Electric vehicles (EVs) designed specifically for light commercial usage are “a product whose time is now,” largely due to diesel prices that are expected to remain high for the foreseeable future, according to a Navistar executive.
“What we’re seeing is a confluence of factors,” explained Mark Aubry, director of strategy, sales & marketing for Navistar’s eStar electric truck, in remarks he made here at the NAFA 2011 Institute & Expo.
“More robust EV technology is being deployed now, battery costs are lower, and there’s rising concern about both the current and future costs of petroleum fuels,” he said. “There are also a range of federal and state incentives in place to provide significant opportunities for early adopters to deploy more EVs. These are all positive factors for creating more demand.”
Aubry pointed to a study conducted by global research firm Frost & Sullivan last year that projects some 64,817 Class 2-3 light-duty EVs should be sold in North America by 2016, predominantly configured as parcel delivery vans, small shuttle buses, etc. He noted that is the very market Navistar is targeting for the eStar.
By contrast, only 26,635 medium-duty EVs (between 3.5 and 16 tons GVW) and 565 heavy-duty EVs (16 ton GVW or greater) are expected to be built and sold in 2016, according to Frost & Sullivan.
“Nearly a third of all commercial vehicles sold every year in the U.S. are in the Class 2-3 space,” Aubry said. “We’re also now seeing more interest in these trucks from Mexico and China.”
First introduced in 2009 and built via the Navistar-Modec EV Alliance, the all-electric eStar is a Class 2c-3 truck with a range of up to 100 miles per charge. That’s the typical distance covered by most urban P&D vehicles during an eight hour work shift, Aubry noted.

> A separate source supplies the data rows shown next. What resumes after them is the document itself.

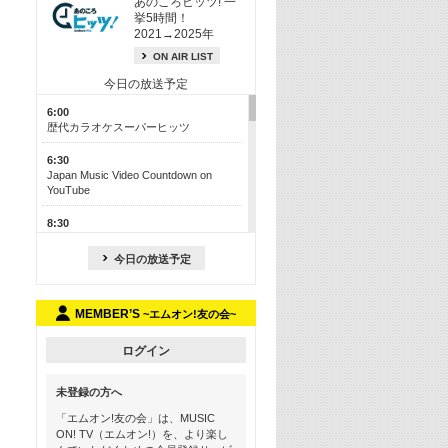
あのころヒッツ! 一
挙5時間！
2021→2025年
ON AIR LIST
今日の放送予定
6:00
歴代カラオケスーパーヒッツ
6:30
Japan Music Video Countdown on
YouTube
8:30
J-POP最強カウントダウン50【歌詞入
り】
今日の放送予定
13:00
M-ON! カラオケカウントダウン 50
MEMBER’S
~エムオン!友の会~
17:30
Official髭男dism特集
ログイン
19:00
未登録の方へ
よりぬき! この夏聴きたい! サマーソン
グメドレー【歌詞入り】
「エムオン!友の会」は、MUSIC
ON! TV（エムオン!）を、より楽し
21:00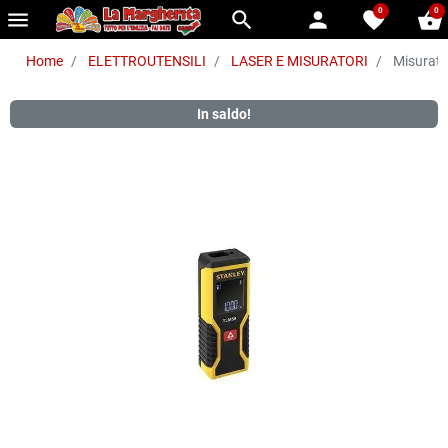
0
0
menu
search
person
favorite
shopping_basket
Home
ELETTROUTENSILI
LASER E MISURATORI
Misurato
In saldo!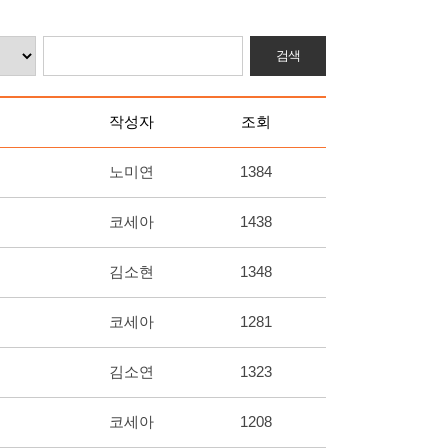
작성자
조회
노미연
1384
코세아
1438
김소현
1348
코세아
1281
김소연
1323
코세아
1208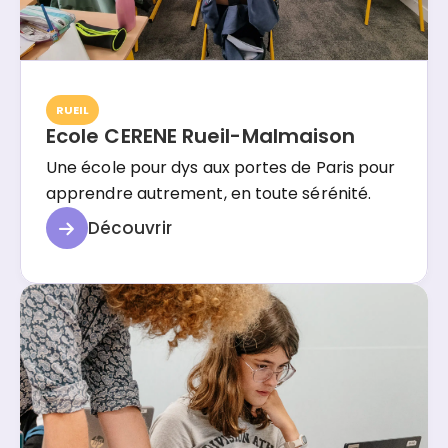
RUEIL
Ecole CERENE Rueil-Malmaison
Une école pour dys aux portes de Paris pour
apprendre autrement, en toute sérénité.
Découvrir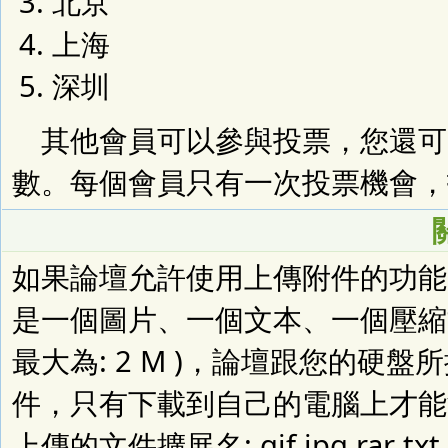
北京
上海
深圳
其他會員可以參與投票，您還可
數。每個會員只有一次投票機會，
如果論壇允許使用上傳附件的功能
是一個圖片、一個文本、一個壓縮文
最大為: 2 M )，論壇跟您的硬
件，只有下載到自己的電腦上才能
上傳的文件擴展名: gif jpg rar t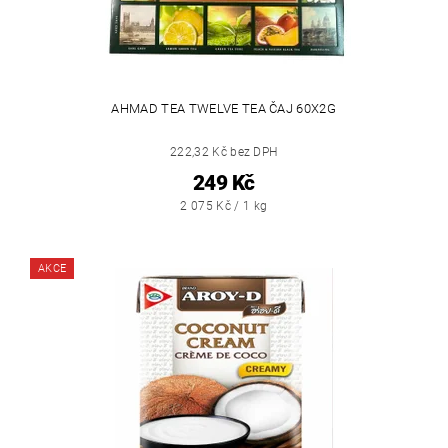
AHMAD TEA TWELVE TEA ČAJ 60X2G
222,32 Kč bez DPH
249 Kč
2 075 Kč / 1 kg
AKCE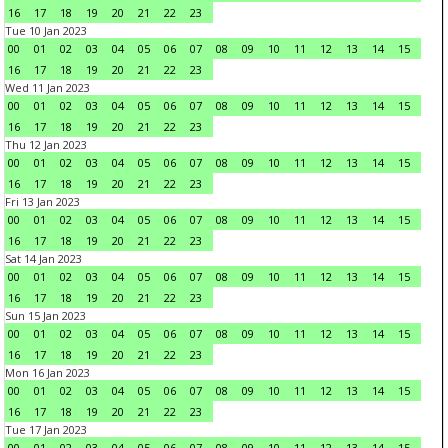
16
17
18
19
20
21
22
23
Tue 10 Jan 2023
00
01
02
03
04
05
06
07
08
09
10
11
12
13
14
15
16
17
18
19
20
21
22
23
Wed 11 Jan 2023
00
01
02
03
04
05
06
07
08
09
10
11
12
13
14
15
16
17
18
19
20
21
22
23
Thu 12 Jan 2023
00
01
02
03
04
05
06
07
08
09
10
11
12
13
14
15
16
17
18
19
20
21
22
23
Fri 13 Jan 2023
00
01
02
03
04
05
06
07
08
09
10
11
12
13
14
15
16
17
18
19
20
21
22
23
Sat 14 Jan 2023
00
01
02
03
04
05
06
07
08
09
10
11
12
13
14
15
16
17
18
19
20
21
22
23
Sun 15 Jan 2023
00
01
02
03
04
05
06
07
08
09
10
11
12
13
14
15
16
17
18
19
20
21
22
23
Mon 16 Jan 2023
00
01
02
03
04
05
06
07
08
09
10
11
12
13
14
15
16
17
18
19
20
21
22
23
Tue 17 Jan 2023
00
01
02
03
04
05
06
07
08
09
10
11
12
13
14
15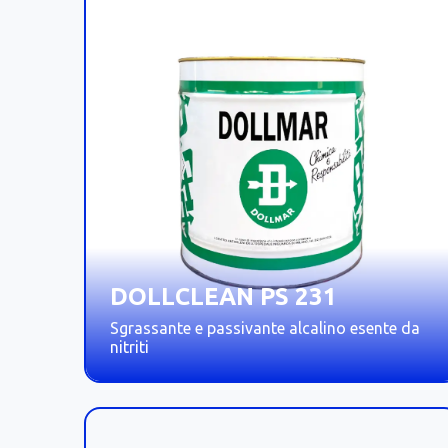
DOLLCLEAN PS 231
Sgrassante e passivante alcalino esente da
nitriti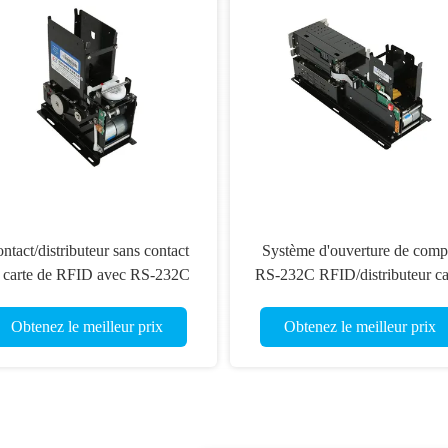
ntact/distributeur sans contact
Système d'ouverture de comp
 carte de RFID avec RS-232C
RS-232C RFID/distributeur ca
pour le système de contrôle
de rf, distributeur de carte d
d'accès
bande magnétique
Obtenez le meilleur prix
Obtenez le meilleur prix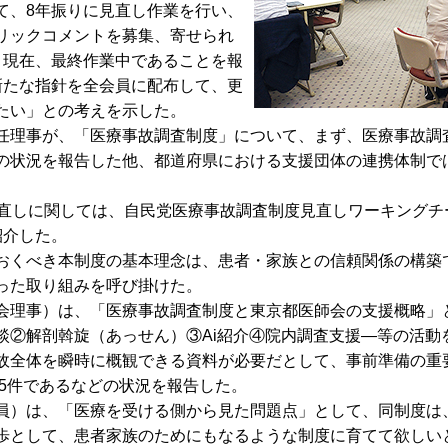
て、8年振りに見直し作業を行い、
リックコメントを募集、寄せられ
、現在、最終作業中であることを報
新たな指針を全会員に配布して、更
たい」との考えを示した。
理事が、「医療事故調査制度」について、まず、医療事故調査
の状況を報告した他、都道府県における支援団体の連携体制では
直しに関しては、自民党医療事故調査制度見直しワーキングチ
紹介した。
くべき本制度の基本理念は、患者・家族との信頼関係の構築
った取り組みを呼び掛けた。
理事）は、「医療事故調査制度と東京都医師会の支援概略」
談②解剖斡旋（あっせん）③Ai紹介④院内調査支援―等の活動
全体を瞬時に概観できる資料が必要だとして、事前準備の重
15件であるなどの状況を報告した。
）は、「医療を受ける側から見た問題点」として、同制度は
歩として、患者家族のためにもなるような制度に育てて欲しい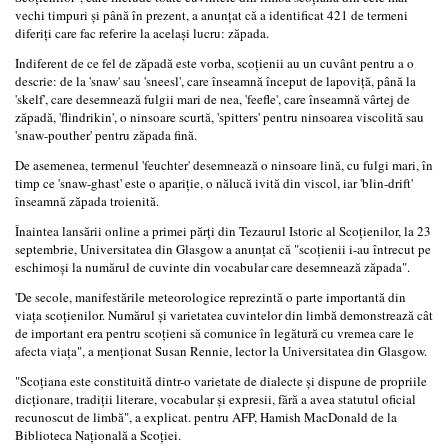
vechi timpuri şi până în prezent, a anunţat că a identificat 421 de termeni
diferiţi care fac referire la acelaşi lucru: zăpada.
Indiferent de ce fel de zăpadă este vorba, scoţienii au un cuvânt pentru a o
descrie: de la 'snaw' sau 'sneesl', care înseamnă început de lapoviţă, până la
'skelf', care desemnează fulgii mari de nea, 'feefle', care înseamnă vârtej de
zăpadă, 'flindrikin', o ninsoare scurtă, 'spitters' pentru ninsoarea viscolită sau
'snaw-pouther' pentru zăpada fină.
De asemenea, termenul 'feuchter' desemnează o ninsoare lină, cu fulgi mari, în
timp ce 'snaw-ghast' este o apariţie, o nălucă ivită din viscol, iar 'blin-drift'
înseamnă zăpada troienită.
Înaintea lansării online a primei părţi din Tezaurul Istoric al Scoţienilor, la 23
septembrie, Universitatea din Glasgow a anunţat că "scoţienii i-au întrecut pe
eschimoşi la numărul de cuvinte din vocabular care desemnează zăpada".
'De secole, manifestările meteorologice reprezintă o parte importantă din
viaţa scoţienilor. Numărul şi varietatea cuvintelor din limbă demonstrează cât
de important era pentru scoţieni să comunice în legătură cu vremea care le
afecta viaţa", a menţionat Susan Rennie, lector la Universitatea din Glasgow.
"Scoţiana este constituită dintr-o varietate de dialecte şi dispune de propriile
dicţionare, tradiţii literare, vocabular şi expresii, fără a avea statutul oficial
recunoscut de limbă", a explicat. pentru AFP, Hamish MacDonald de la
Biblioteca Naţională a Scoţiei.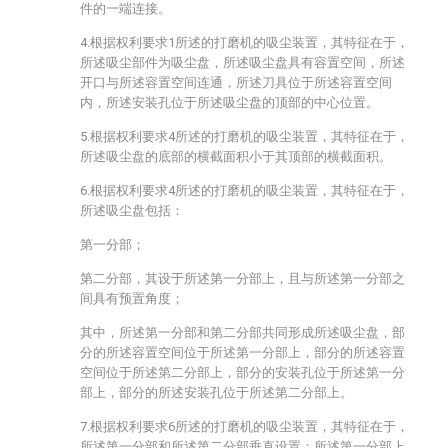
件的一端连接。
4.根据权利要求1所述的打磨机的吸尘装置，其特征在于，
所述吸尘部件为吸尘盘，所述吸尘盘具有容置空间，所述
开口与所述容置空间连通，所述刀具位于所述容置空间
内，所述安装孔位于所述吸尘盘的顶部的中心位置。
5.根据权利要求4所述的打磨机的吸尘装置，其特征在于，
所述吸尘盘的底部的横截面积小于其顶部的横截面积。
6.根据权利要求4所述的打磨机的吸尘装置，其特征在于，
所述吸尘盘包括：
第一分部；
第二分部，其设于所述第一分部上，且与所述第一分部之
间具有预置角度；
其中，所述第一分部和第二分部共同形成所述吸尘盘，部
分的所述容置空间位于所述第一分部上，部分的所述容置
空间位于所述第二分部上，部分的安装孔位于所述第一分
部上，部分的所述安装孔位于所述第二分部上。
7.根据权利要求6所述的打磨机的吸尘装置，其特征在于，
所述第一分部和所述第二分部垂直设置；所述第一分部上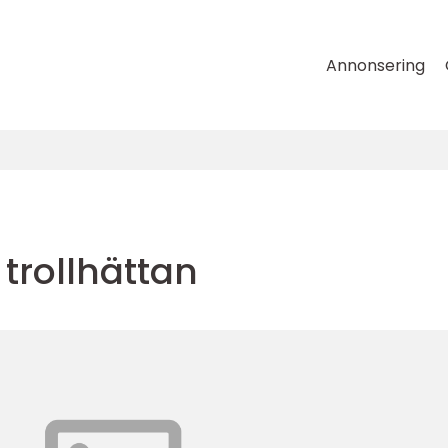
Annonsering
trollhättan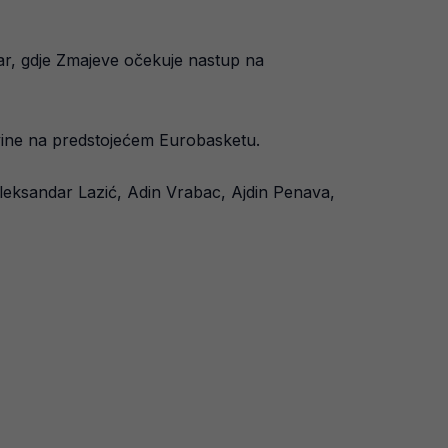
par, gdje Zmajeve očekuje nastup na
ovine na predstojećem Eurobasketu.
leksandar Lazić, Adin Vrabac, Ajdin Penava,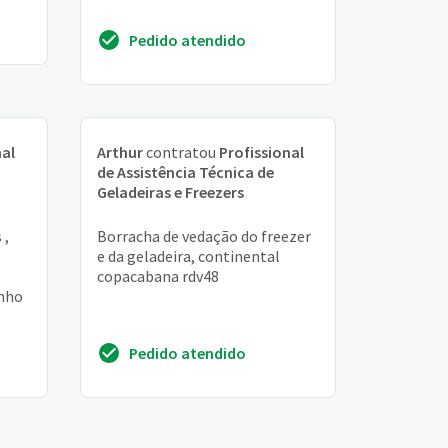
Pedido atendido
nal
Arthur
contratou
Profissional
de Assistência Técnica de
Geladeiras e Freezers
 ,
Borracha de vedação do freezer
e da geladeira, continental
copacabana rdv48
enho
Pedido atendido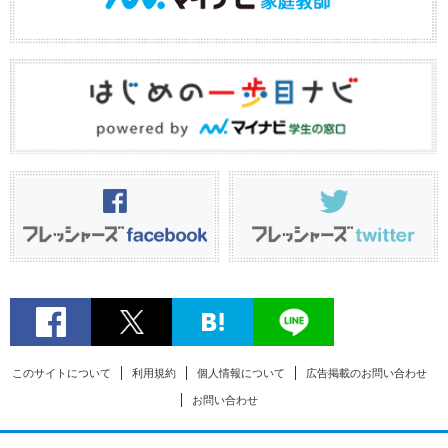
このサイトについて
利用規約
個人情報について
広告掲載のお問い合わせ
お問い合わせ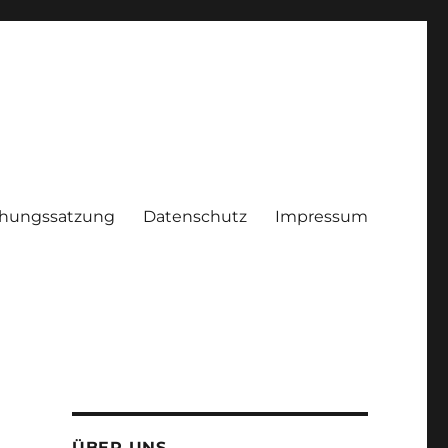
hungssatzung
Datenschutz
Impressum
ÜBER UNS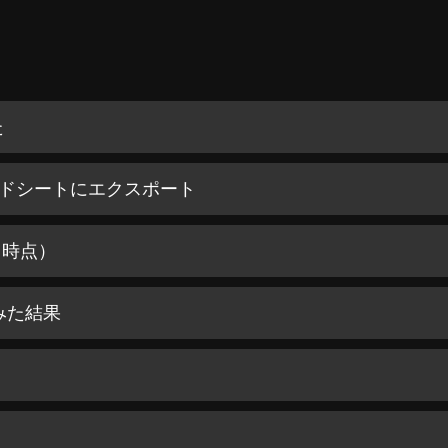
た
プレッドシートにエクスポート
6月時点）
てみた結果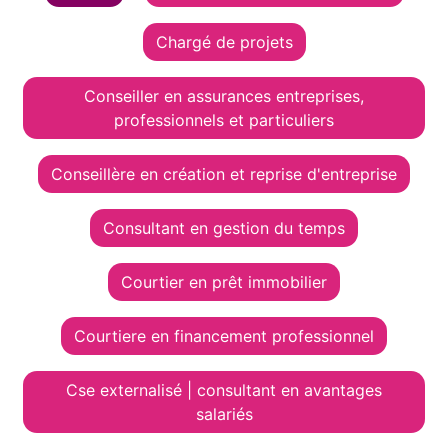
Chargé de projets
Conseiller en assurances entreprises,
professionnels et particuliers
Conseillère en création et reprise d'entreprise
Consultant en gestion du temps
Courtier en prêt immobilier
Courtiere en financement professionnel
Cse externalisé | consultant en avantages
salariés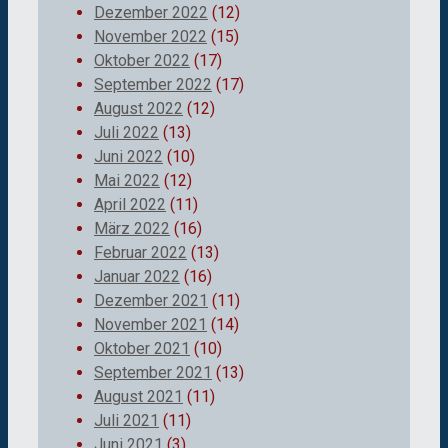
Dezember 2022
(12)
November 2022
(15)
Oktober 2022
(17)
September 2022
(17)
August 2022
(12)
Juli 2022
(13)
Juni 2022
(10)
Mai 2022
(12)
April 2022
(11)
März 2022
(16)
Februar 2022
(13)
Januar 2022
(16)
Dezember 2021
(11)
November 2021
(14)
Oktober 2021
(10)
September 2021
(13)
August 2021
(11)
Juli 2021
(11)
Juni 2021
(3)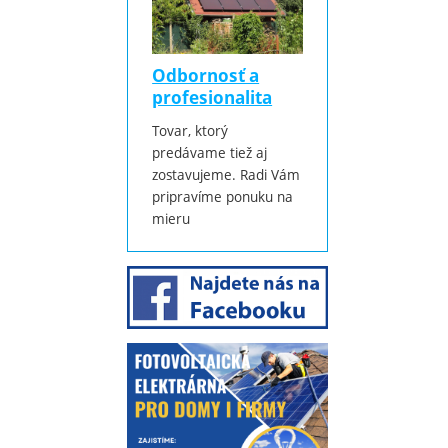
Odbornosť a
profesionalita
Tovar, ktorý
predávame tiež aj
zostavujeme. Radi Vám
pripravíme ponuku na
mieru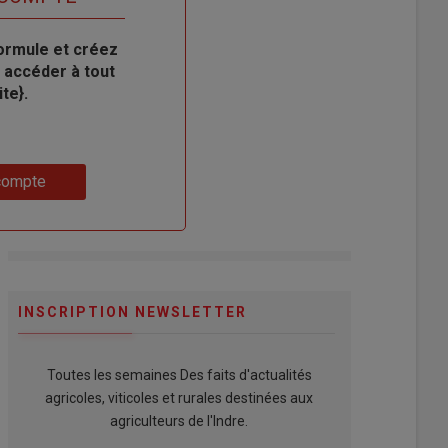
ormule et créez
 accéder à tout
te}.
compte
INSCRIPTION NEWSLETTER
Toutes les semaines Des faits d'actualités
agricoles, viticoles et rurales destinées aux
agriculteurs de l'Indre.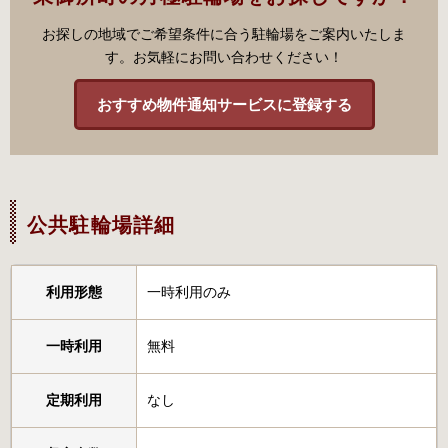
お探しの地域でご希望条件に合う駐輪場をご案内いたしま
す。お気軽にお問い合わせください！
おすすめ物件通知サービスに登録する
公共駐輪場詳細
利用形態
一時利用のみ
一時利用
無料
定期利用
なし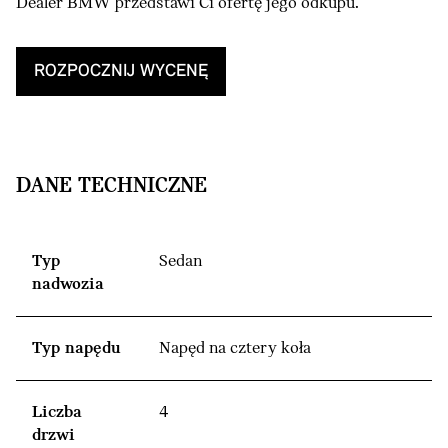
Dealer BMW przedstawi Ci ofertę jego odkupu.
ROZPOCZNIJ WYCENĘ
DANE TECHNICZNE
Typ
Sedan
nadwozia
Typ napędu
Napęd na cztery koła
Liczba
4
drzwi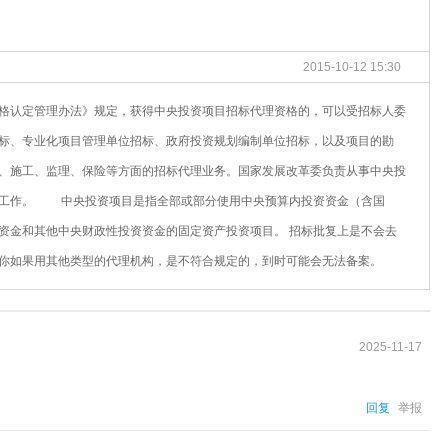
2015-10-12 15:30
格认定管理办法》规定，获得中央投资项目招标代理资格的，可以受招标人委
标、专业化项目管理单位招标、政府投资规划编制单位招标，以及项目的勘
、施工、监理、保险等方面的招标代理业务。国家发展改革委负责从事中央投
定工作。 中央投资项目是指全部或部分使用中央预算内投资资金（含国
资金和其他中央财政性投资资金的固定资产投资项目。 招标批复上是不会去
你如果用其他类型的代理机构，是不符合规定的，到时可能会无法备案。
2025-11-17
回复
举报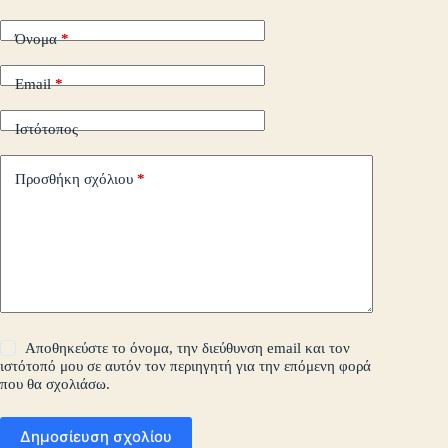
τε
Όνομα
*
Email
*
Ιστότοπος
Προσθήκη σχόλιου
*
Αποθηκεύστε το όνομα, την διεύθυνση email και τον
ιστότοπό μου σε αυτόν τον περιηγητή για την επόμενη φορά
που θα σχολιάσω.
Δημοσίευση σχολίου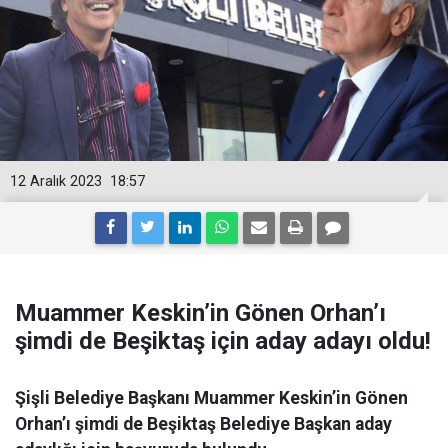
12 Aralık 2023
18:57
Muammer Keskin’in Gönen Orhan’ı
şimdi de Beşiktaş için aday adayı oldu!
Şişli Belediye Başkanı Muammer Keskin’in Gönen
Orhan’ı şimdi de Beşiktaş Belediye Başkan aday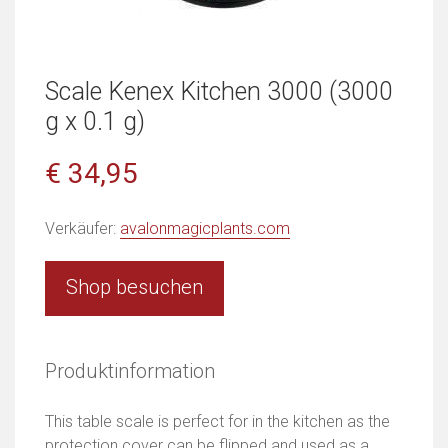
Scale Kenex Kitchen 3000 (3000
g x 0.1 g)
€ 34,95
Verkäufer:
avalonmagicplants.com
Shop besuchen
Produktinformation
This table scale is perfect for in the kitchen as the
protection cover can be flipped and used as a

The eStar requires six to eight hours to be fully recharged and its entire battery pack is designed to be easily “swapped out” in as little as 20 minutes to give it more operational flexibility, according to Aubry.
He pointed out that the desire to eliminate consumption of petroleum-based fuels altogether by truck fleets remains the critical tipping point for commercial EVs. The U.S. consumes 22 million barrels of oil per day, with 73% of it consumed by the transportation sector, he added.
Data from the American Trucking Assns. (ATA) indicates the cost of that consumption by trucking is only increasing. In 2010, ATA estimated that the trucking industry spent some $101.5 billion on diesel fuel – a 28% increase over 2009. And even before the current spike in crude oil prices, the trucking lobby projected that motor carriers would spend roughly $20 billion more at the pump in 2011, for a total fuel bill of $121.5 billion.
“Commercial trucks alone burn 98-million gallons of fuel per day, and the rising cost of that fuel is making EVs more attractive,” Aubry stated.